**EXERCISE REQUIREMENTS**
(1) Write out the TF-IDF assignment text from "## Question 2: Finding" to "the Reuters corpus.".
(2) In the TF-IDF assignment text, what name must the cosine-similarity function have?

**TEXT SHOWN**
For example the cosine similarity, after TF-IDF normalization, of:
   * **`a little bird`** and **`a little bird`** is 1
   * **`a little bird`** and **`a little bird chirps`** is 0.71
   * **`a little bird chirps`** and **`a big dog barks`** is 0 (think about why this is the case, even though they have "a" in common)


You'll be using this same principle to find similar news articles in a large corpus of news data.

## Question 2: Finding Similar Documents (15 points)
1. Create a Text Collection from the Reuters Corpus (hint: use the function `TextCollection()`)
2. Tokenize each document in the Reuters Corpus into words
3. Remove punctuation
4. Remove stop words
5. Stem the words using PorterStemmer
6. Compute  TF-IDF features for all of the pre-processed documents in the Reuters corpus.
7. Write a function that computes the cosine-similarity between two documents using TF-IDF features. The function should be named cosine_sim and should take two text documents as input -- e.g., cosine_sim(text1, text2).
8. Create a training set of fileids that contain 'train' (similar to what we did for 'pos' and 'neg' in the previous question)
9. Find and report the most similar documents in the training set for the following fileids:
    * test/14826
    * test/14998
    * test/15110
    * test/15197
    * test/15348

**MATERIAL SUPPLIED**

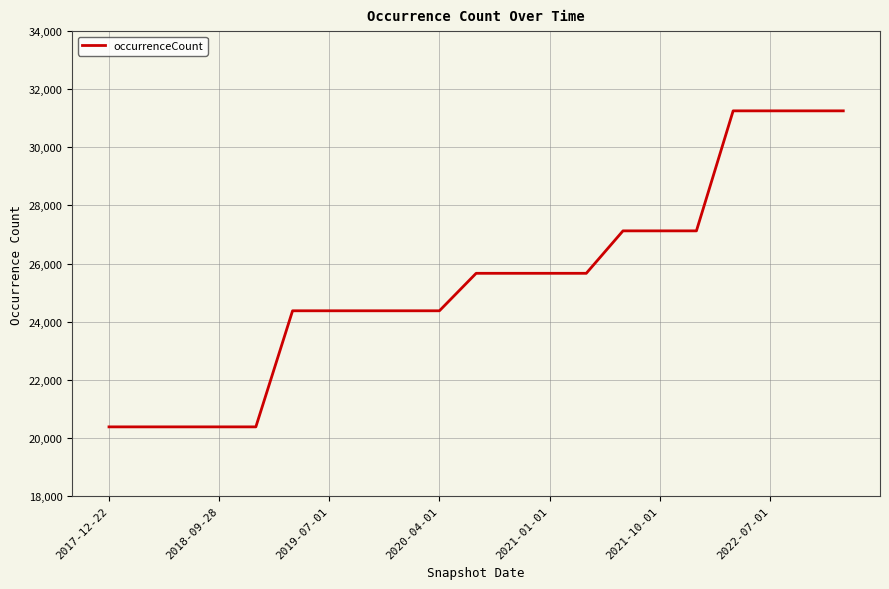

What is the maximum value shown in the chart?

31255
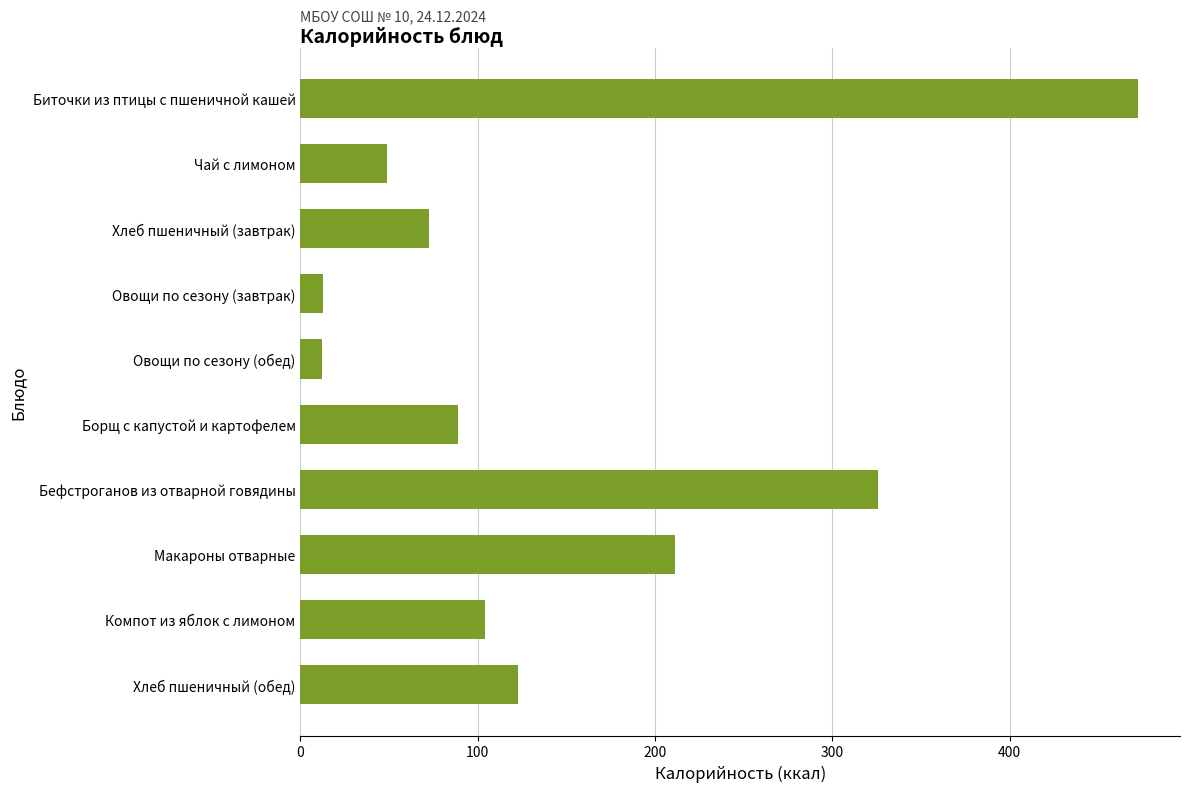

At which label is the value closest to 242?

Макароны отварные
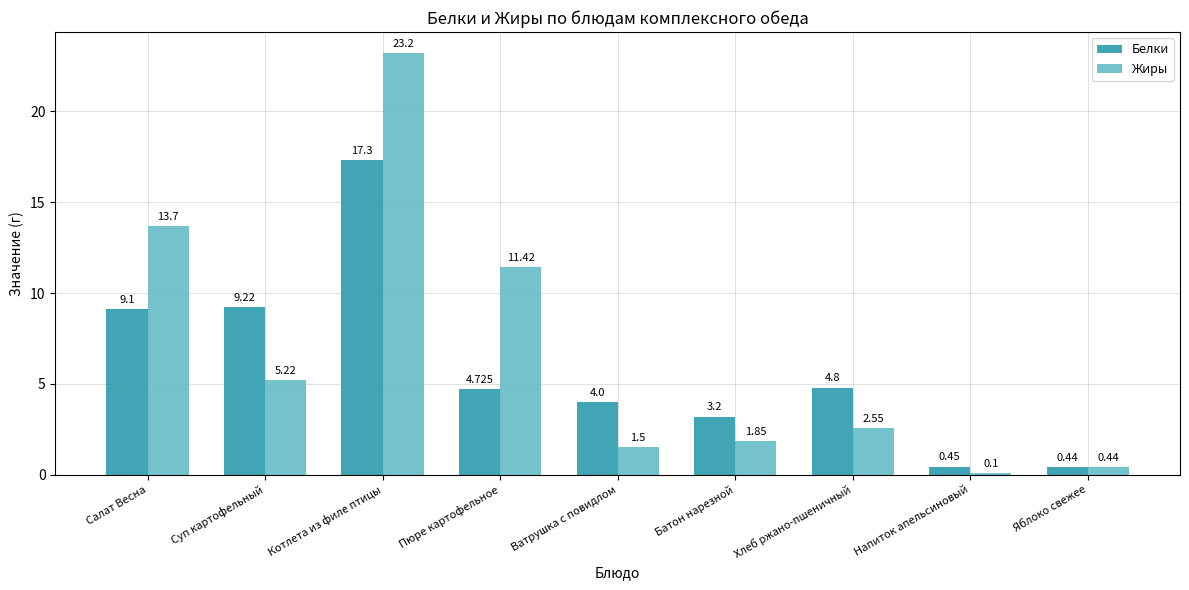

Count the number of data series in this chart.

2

**EXPECTED RESULTS**
(1)
## Question 2: Finding Similar Documents (15 points)
1. Create a Text Collection from the Reuters Corpus (hint: use the function `TextCollection()`)
2. Tokenize each document in the Reuters Corpus into words
3. Remove punctuation
4. Remove stop words
5. Stem the words using PorterStemmer
6. Compute  TF-IDF features for all of the pre-processed documents in the Reuters corpus.

(2) cosine_sim